Making matters especially difficult, children whose fathers are unknown or children with one parent who is not a citizen cannot get registered in the national census [4]. It is not possible in Bhutan to apply for government services, own property, or obtain a passport for travel abroad if you don't have citizenship papers.

Vishal Arora, a journalist, writer, and filmmaker, based in New Delhi, has published a documentary on the issue, as part of a campaign called Media Project:

Abandoned by their fathers, these children are brought up by their mothers, who endure financial hardships to raise them and yet fail to ensure a good future for them.

For, Bhutan requires the legal identity of a child’s father before granting him or her citizenship rights.

These mothers and their fatherless children are paying the price for growing alcoholism and the misuse of the age-old tradition of nightly dating, called “Night Hunting [5],” the two key reasons behind the high incidence of unprotected premarital sex.

The fate [6] of these fatherless children is uncertain because of delays in Bhutan's registration process when a mother is unable to identify her child's father. Abortion is illegal in Bhutan [7], except in cases of rape, incest, mental health risks, or threats to the mother's life. As a result, many women resort illegal abortions or cross the border into India to terminate a pregnancy.

Blogger [8] Passu says:

I find more compassion in abortion; killing a cell for the sake of a woman’s life, and liberating both the mother and the child from depth of mistake. Abortion is not an ice cream that everybody would enjoy if made free, it is but the only option left when everything seems wrong. No woman will go for abortion for pleasure.

Yeshey Dorji [9] writes in his blog:

Centuries of societal indoctrination has numbed our mind into believing that a child born out of the wedlock is, without contest, fathered by the husband of the woman bearing the child. This belief is so deep rooted in our consciousness that to suggest otherwise is anathema. But if you were to contemplate this matter a little deeper, you will realize that this is a fallacy of gargantuan proportions.

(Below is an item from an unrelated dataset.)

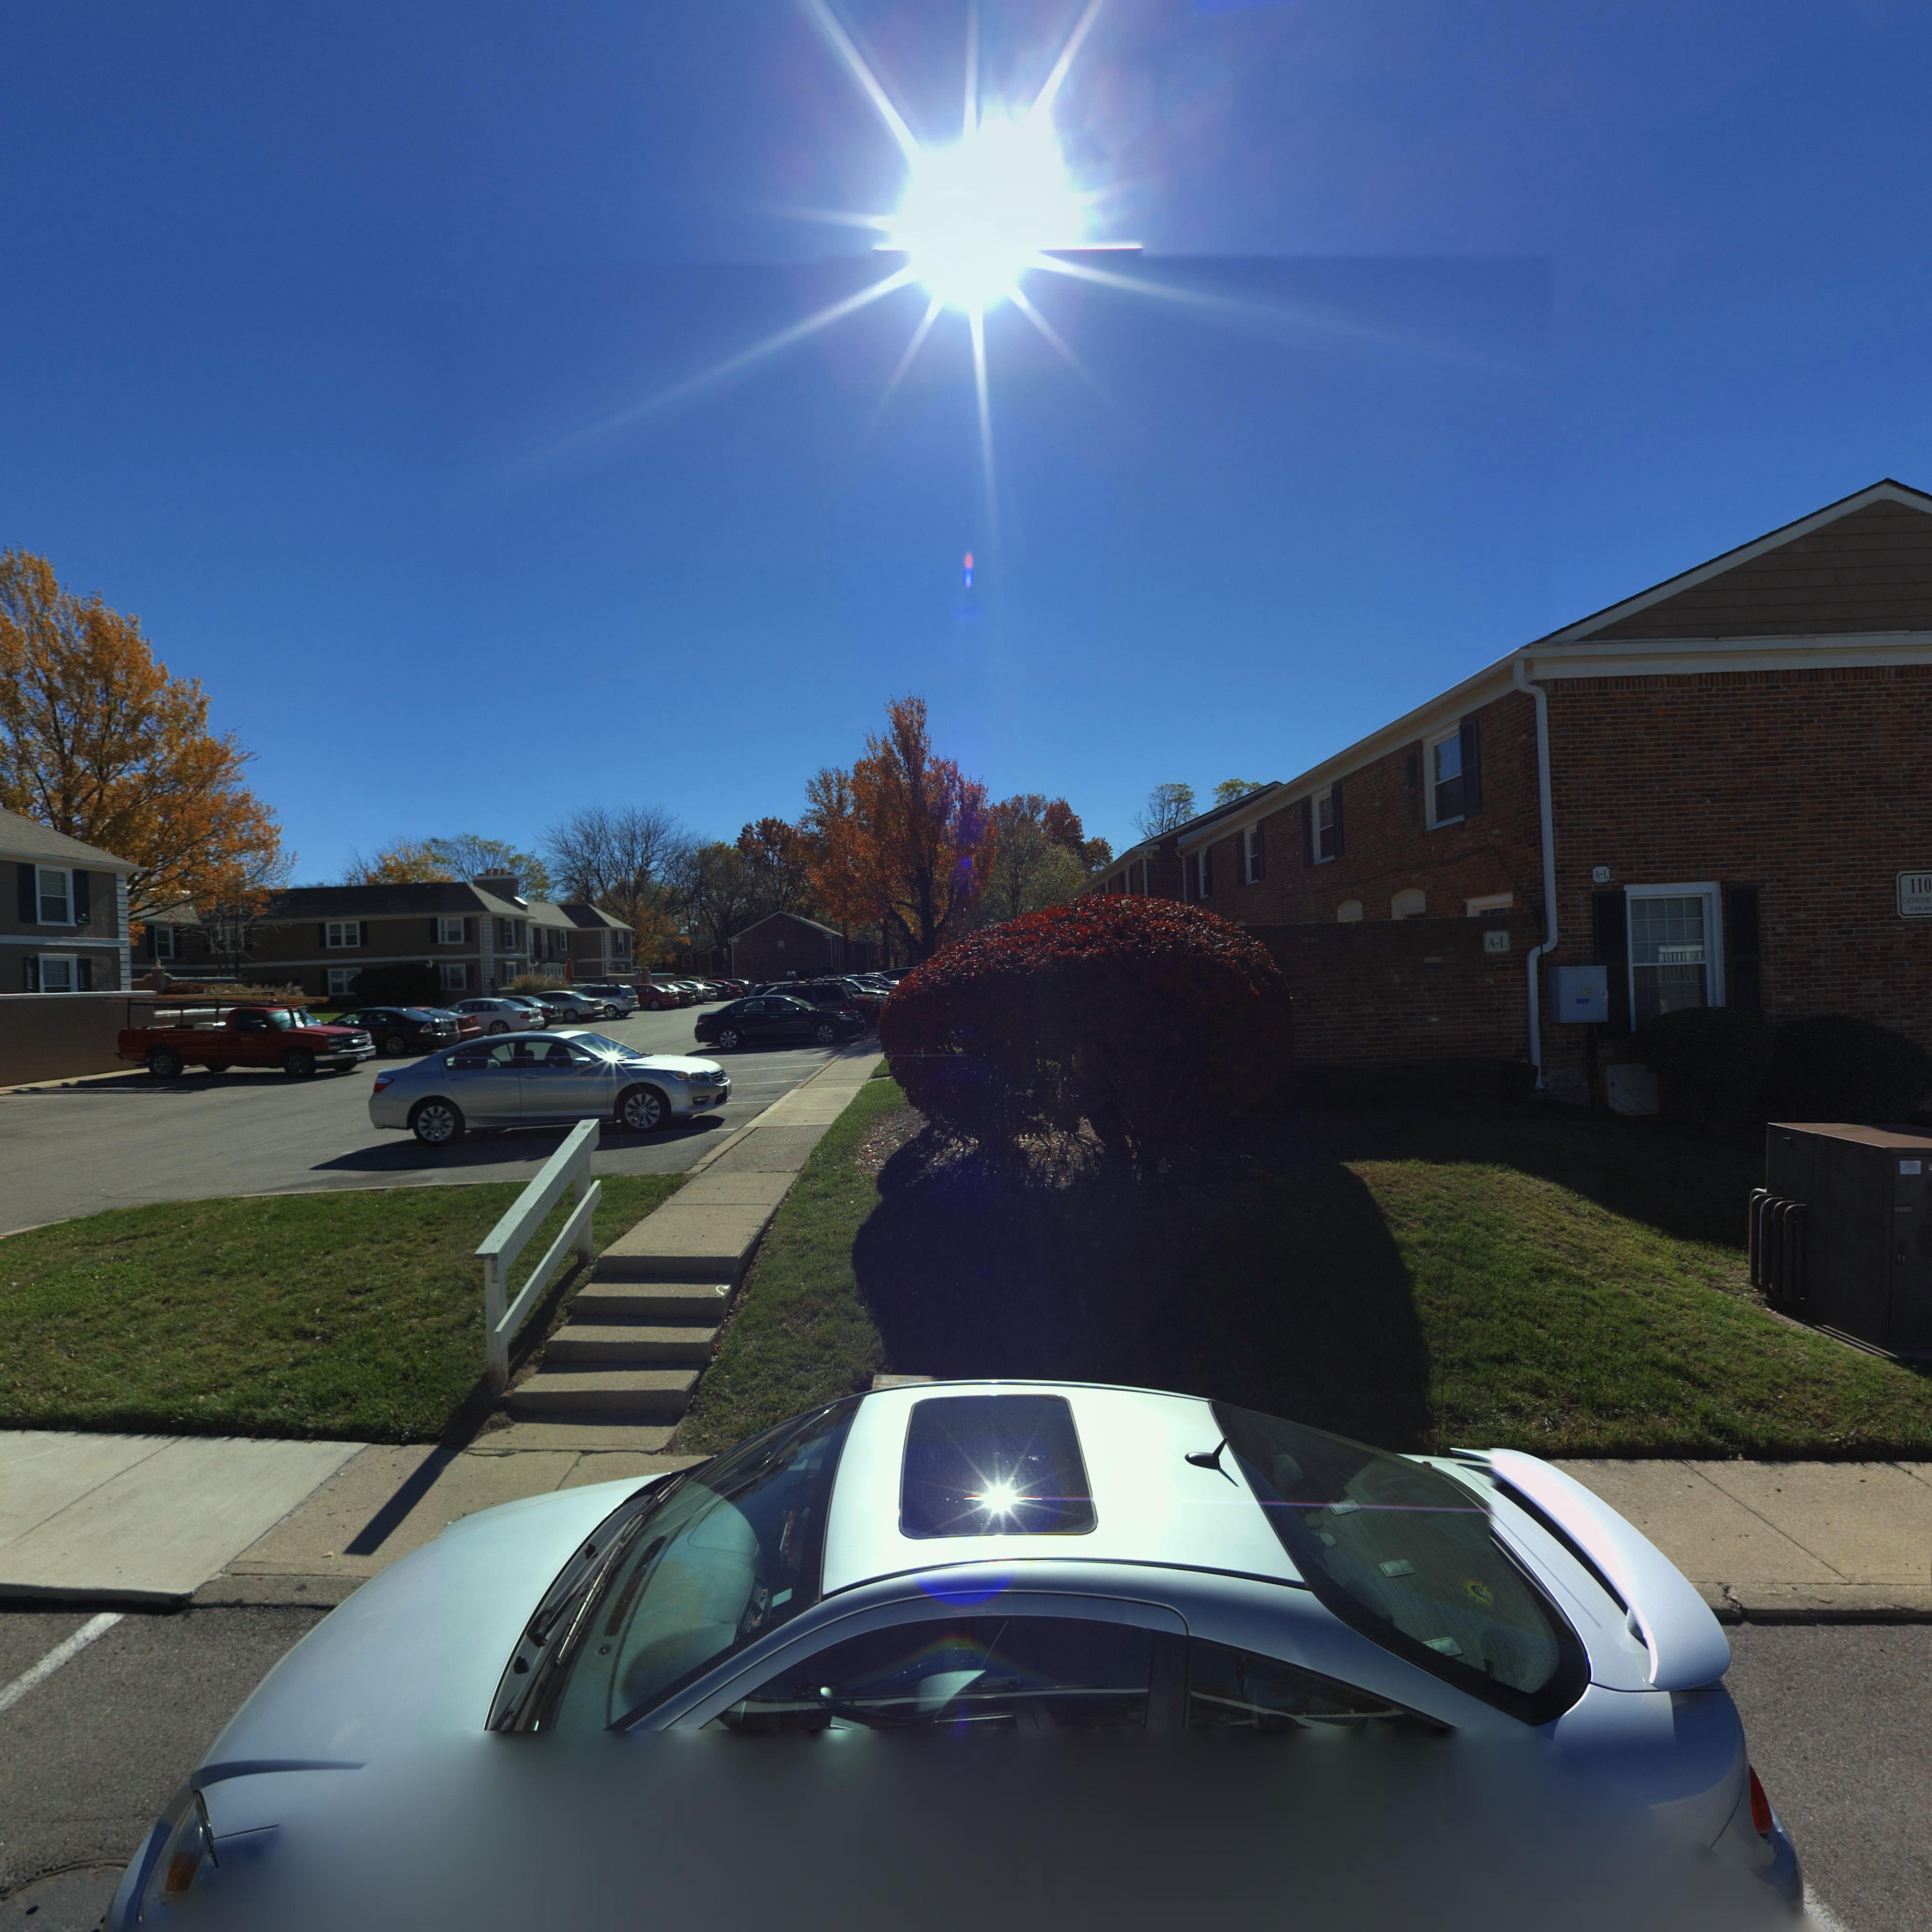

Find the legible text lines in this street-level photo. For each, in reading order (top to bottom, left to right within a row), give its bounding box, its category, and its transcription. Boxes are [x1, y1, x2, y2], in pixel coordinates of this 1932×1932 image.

[1909, 876, 1932, 895] StreetNumber: 110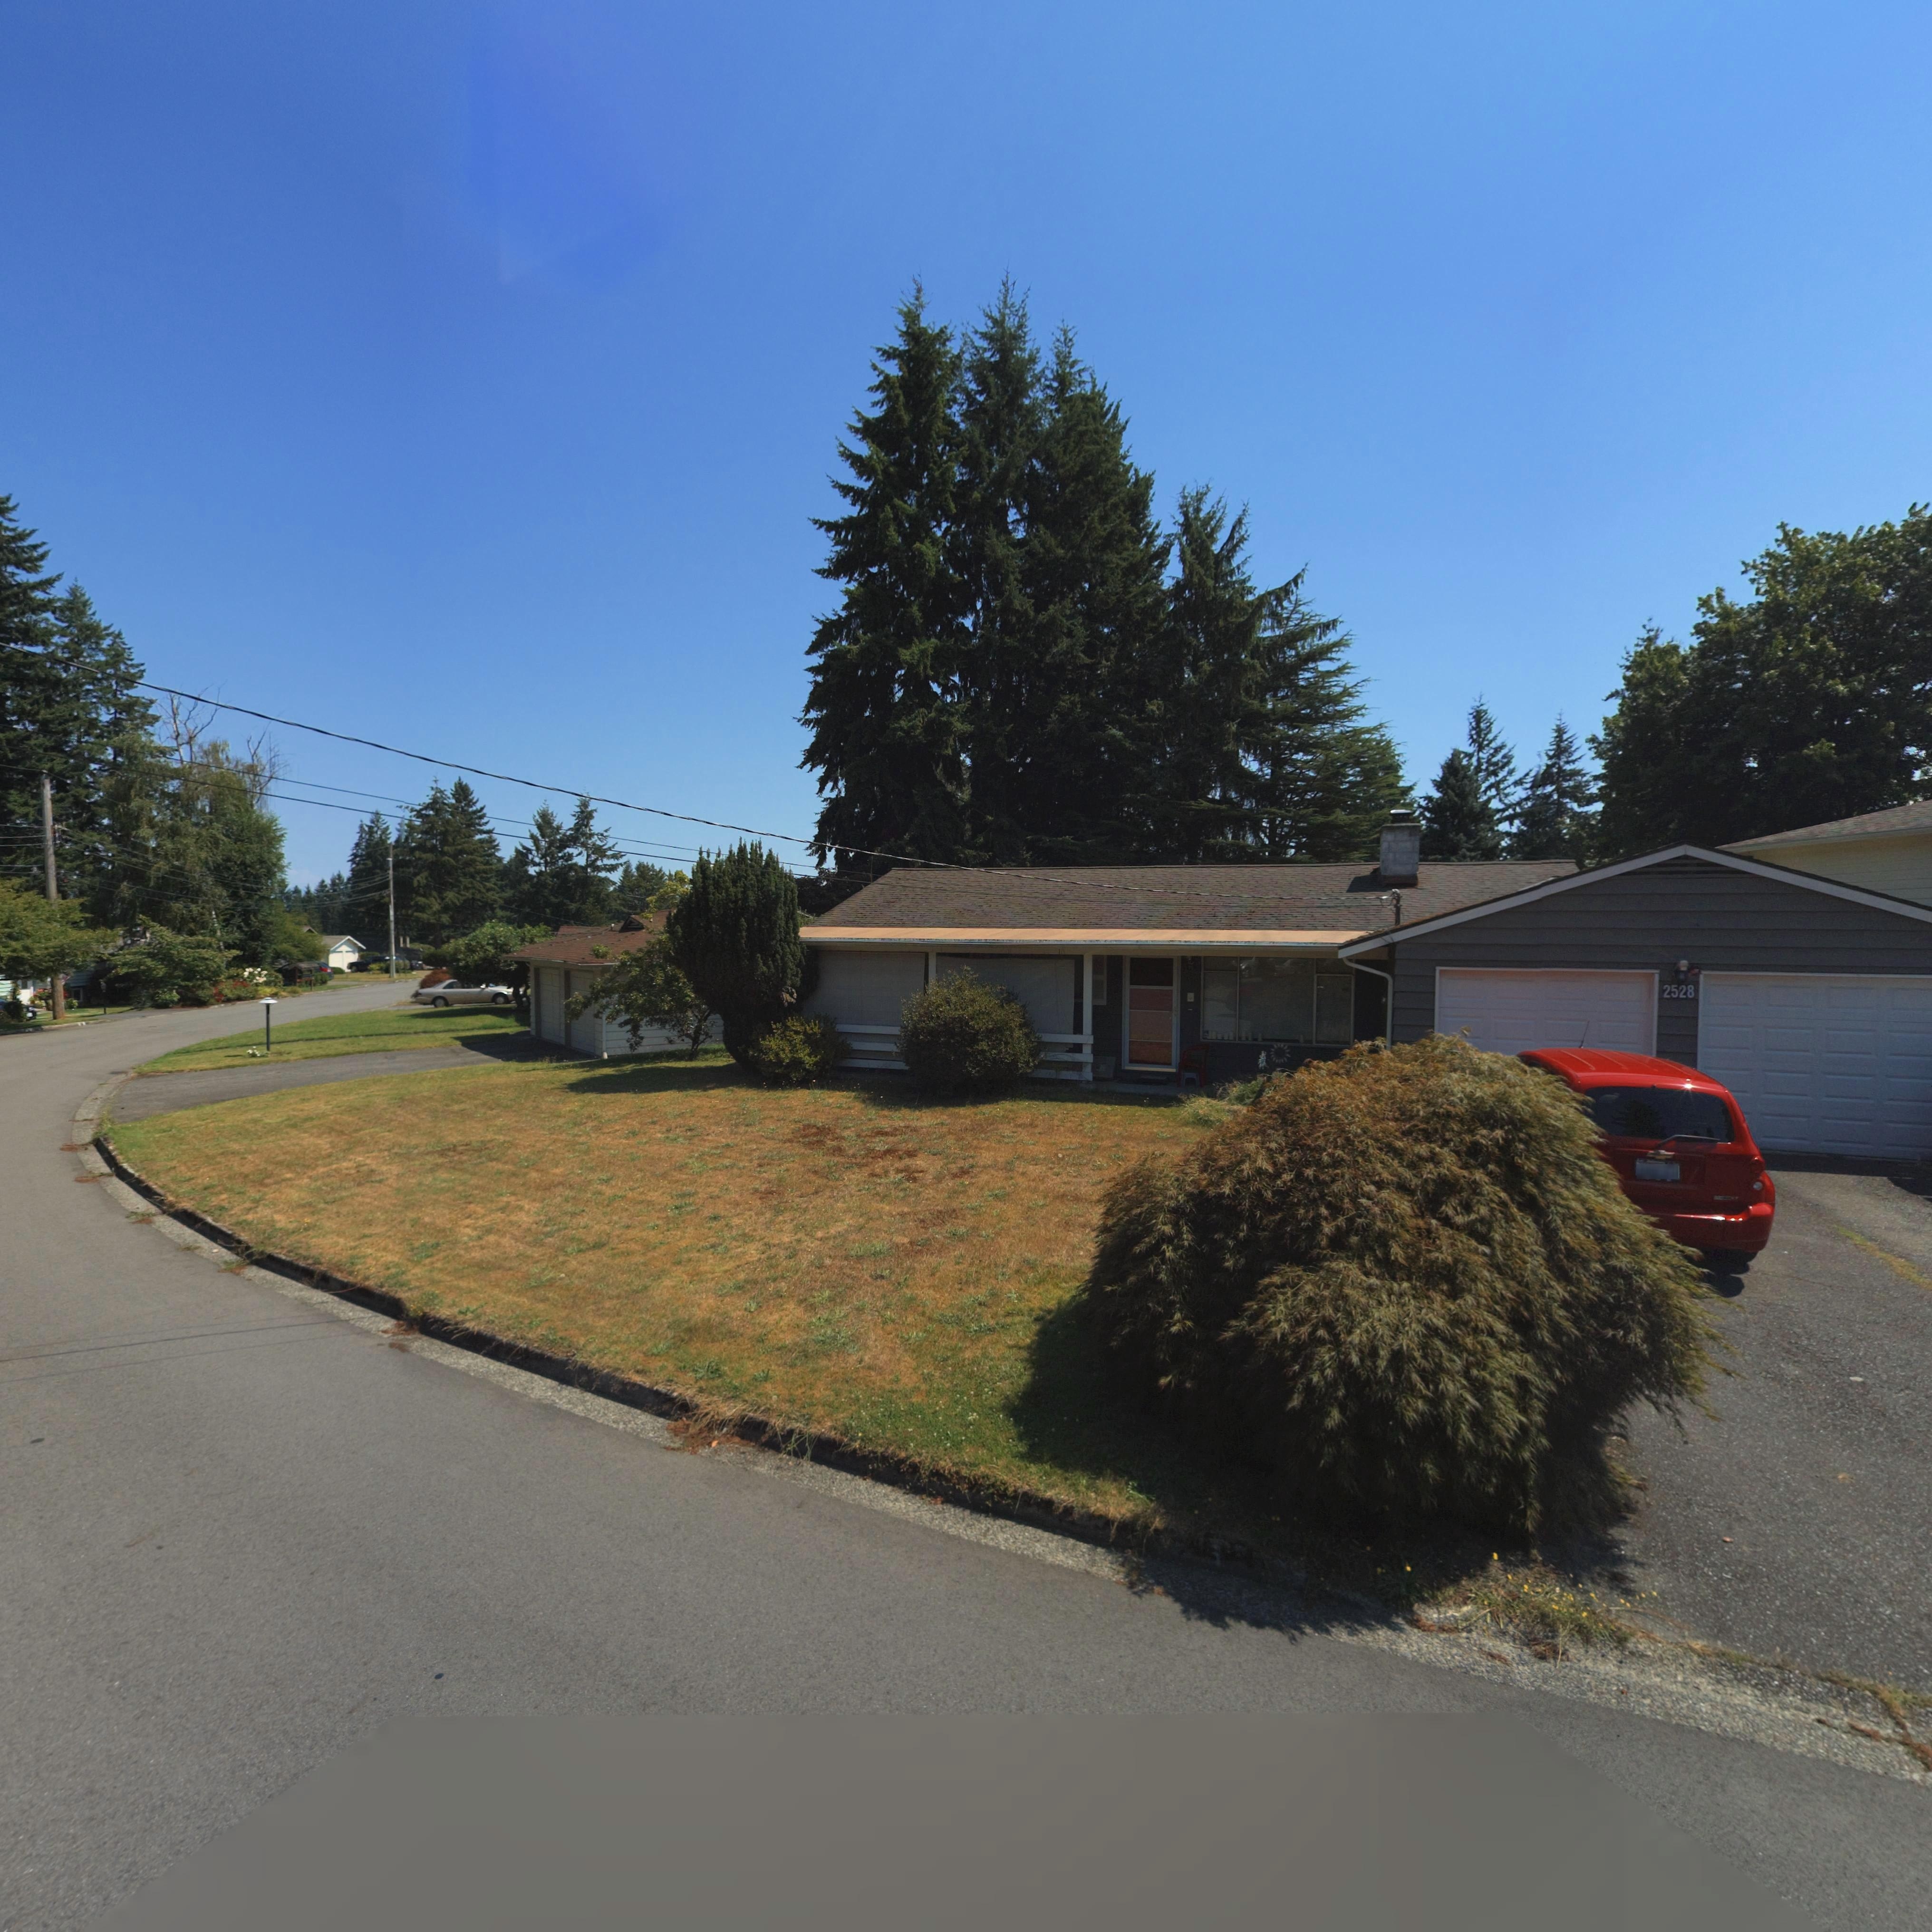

The truth is that no one, but a mother alone may testify to the veracity of the fact. For all you know, the child could have been secretly fathered by someone from Timbuktu.

This brings us to the realization that where the Bhutaneseness of a child is needed to be established, nothing can be as authoritative and genuine and genetically pure as that of the Bhutanese mother who bore the child. Since there is room for duplicity, I think it is erroneous to set the criteria that the father of the child ought to be a Bhutanese for the child to qualify as a Bhutanese.

Sonam Ongmo [10] writes in her blog:

Apart from having to deal with the cowardly men who have made them pregnant, and leave both woman and child in limbo, the least she should have to deal with is the government doing this too. Why should a woman have to prove who the father is in oder to avail citizenship for her child? What if the woman was raped? And even if she wasn't, what prevents her or her child from being a citizen? It is inhumane to put a woman through this!

It is the Nation's responsibility; the government's responsibility to ensure citizens, especially women, this right and to make it as easy as they can for them to avail this right.

Yeshey Dorji [9] writes:

A benevolent law should not encourage gender bias and unequal treatment. We have always been a matriarchal society and thus, it is not in our character to treat our women as if they were second class citizens. Our laws should give them the same dignity, right and freedom as those that are accorded our men.

It remains to be seen whether the Bhutanese government will reform its rules and regulations, or if women can look forward to more of the same hardships they face now.